**INSTRUCTION**
Arrange every one of the records below as a Markdown table with two columns, Row and Record, numbering the rows in order and skipping any blank lines.

**DATA FOR THIS TASK**
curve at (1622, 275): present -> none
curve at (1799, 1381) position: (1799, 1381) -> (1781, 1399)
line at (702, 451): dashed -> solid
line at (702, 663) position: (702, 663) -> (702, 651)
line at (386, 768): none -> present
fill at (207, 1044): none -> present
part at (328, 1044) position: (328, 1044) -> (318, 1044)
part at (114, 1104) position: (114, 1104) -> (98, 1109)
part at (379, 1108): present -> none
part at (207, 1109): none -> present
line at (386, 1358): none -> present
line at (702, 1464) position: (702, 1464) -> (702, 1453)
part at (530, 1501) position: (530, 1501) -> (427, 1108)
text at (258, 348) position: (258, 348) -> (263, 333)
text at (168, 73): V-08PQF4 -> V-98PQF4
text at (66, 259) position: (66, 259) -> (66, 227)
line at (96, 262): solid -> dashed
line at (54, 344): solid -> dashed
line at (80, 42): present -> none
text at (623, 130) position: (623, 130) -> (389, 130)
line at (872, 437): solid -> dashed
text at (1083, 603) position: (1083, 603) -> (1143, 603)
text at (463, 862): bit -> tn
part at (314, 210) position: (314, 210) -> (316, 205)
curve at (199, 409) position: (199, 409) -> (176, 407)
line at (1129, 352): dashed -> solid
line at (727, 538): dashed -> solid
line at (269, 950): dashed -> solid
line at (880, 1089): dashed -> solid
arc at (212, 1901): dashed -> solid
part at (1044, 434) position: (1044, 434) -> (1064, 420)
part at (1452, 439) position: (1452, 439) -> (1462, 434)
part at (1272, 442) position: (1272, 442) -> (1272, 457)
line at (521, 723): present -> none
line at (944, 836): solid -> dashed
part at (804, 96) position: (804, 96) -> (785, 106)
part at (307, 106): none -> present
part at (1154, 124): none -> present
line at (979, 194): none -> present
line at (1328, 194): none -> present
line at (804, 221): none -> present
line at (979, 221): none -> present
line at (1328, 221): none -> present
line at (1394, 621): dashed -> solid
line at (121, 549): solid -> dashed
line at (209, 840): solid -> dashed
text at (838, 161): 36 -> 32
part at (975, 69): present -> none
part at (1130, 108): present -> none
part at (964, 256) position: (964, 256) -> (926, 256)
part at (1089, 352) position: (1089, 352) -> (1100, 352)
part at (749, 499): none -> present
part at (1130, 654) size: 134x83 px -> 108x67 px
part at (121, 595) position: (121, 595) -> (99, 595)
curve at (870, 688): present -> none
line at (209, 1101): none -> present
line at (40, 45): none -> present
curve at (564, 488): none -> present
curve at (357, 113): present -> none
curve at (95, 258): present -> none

**REPLY**
| Row | Record |
|---|---|
| 1 | curve at (1622, 275): present -> none |
| 2 | curve at (1799, 1381) position: (1799, 1381) -> (1781, 1399) |
| 3 | line at (702, 451): dashed -> solid |
| 4 | line at (702, 663) position: (702, 663) -> (702, 651) |
| 5 | line at (386, 768): none -> present |
| 6 | fill at (207, 1044): none -> present |
| 7 | part at (328, 1044) position: (328, 1044) -> (318, 1044) |
| 8 | part at (114, 1104) position: (114, 1104) -> (98, 1109) |
| 9 | part at (379, 1108): present -> none |
| 10 | part at (207, 1109): none -> present |
| 11 | line at (386, 1358): none -> present |
| 12 | line at (702, 1464) position: (702, 1464) -> (702, 1453) |
| 13 | part at (530, 1501) position: (530, 1501) -> (427, 1108) |
| 14 | text at (258, 348) position: (258, 348) -> (263, 333) |
| 15 | text at (168, 73): V-08PQF4 -> V-98PQF4 |
| 16 | text at (66, 259) position: (66, 259) -> (66, 227) |
| 17 | line at (96, 262): solid -> dashed |
| 18 | line at (54, 344): solid -> dashed |
| 19 | line at (80, 42): present -> none |
| 20 | text at (623, 130) position: (623, 130) -> (389, 130) |
| 21 | line at (872, 437): solid -> dashed |
| 22 | text at (1083, 603) position: (1083, 603) -> (1143, 603) |
| 23 | text at (463, 862): bit -> tn |
| 24 | part at (314, 210) position: (314, 210) -> (316, 205) |
| 25 | curve at (199, 409) position: (199, 409) -> (176, 407) |
| 26 | line at (1129, 352): dashed -> solid |
| 27 | line at (727, 538): dashed -> solid |
| 28 | line at (269, 950): dashed -> solid |
| 29 | line at (880, 1089): dashed -> solid |
| 30 | arc at (212, 1901): dashed -> solid |
| 31 | part at (1044, 434) position: (1044, 434) -> (1064, 420) |
| 32 | part at (1452, 439) position: (1452, 439) -> (1462, 434) |
| 33 | part at (1272, 442) position: (1272, 442) -> (1272, 457) |
| 34 | line at (521, 723): present -> none |
| 35 | line at (944, 836): solid -> dashed |
| 36 | part at (804, 96) position: (804, 96) -> (785, 106) |
| 37 | part at (307, 106): none -> present |
| 38 | part at (1154, 124): none -> present |
| 39 | line at (979, 194): none -> present |
| 40 | line at (1328, 194): none -> present |
| 41 | line at (804, 221): none -> present |
| 42 | line at (979, 221): none -> present |
| 43 | line at (1328, 221): none -> present |
| 44 | line at (1394, 621): dashed -> solid |
| 45 | line at (121, 549): solid -> dashed |
| 46 | line at (209, 840): solid -> dashed |
| 47 | text at (838, 161): 36 -> 32 |
| 48 | part at (975, 69): present -> none |
| 49 | part at (1130, 108): present -> none |
| 50 | part at (964, 256) position: (964, 256) -> (926, 256) |
| 51 | part at (1089, 352) position: (1089, 352) -> (1100, 352) |
| 52 | part at (749, 499): none -> present |
| 53 | part at (1130, 654) size: 134x83 px -> 108x67 px |
| 54 | part at (121, 595) position: (121, 595) -> (99, 595) |
| 55 | curve at (870, 688): present -> none |
| 56 | line at (209, 1101): none -> present |
| 57 | line at (40, 45): none -> present |
| 58 | curve at (564, 488): none -> present |
| 59 | curve at (357, 113): present -> none |
| 60 | curve at (95, 258): present -> none |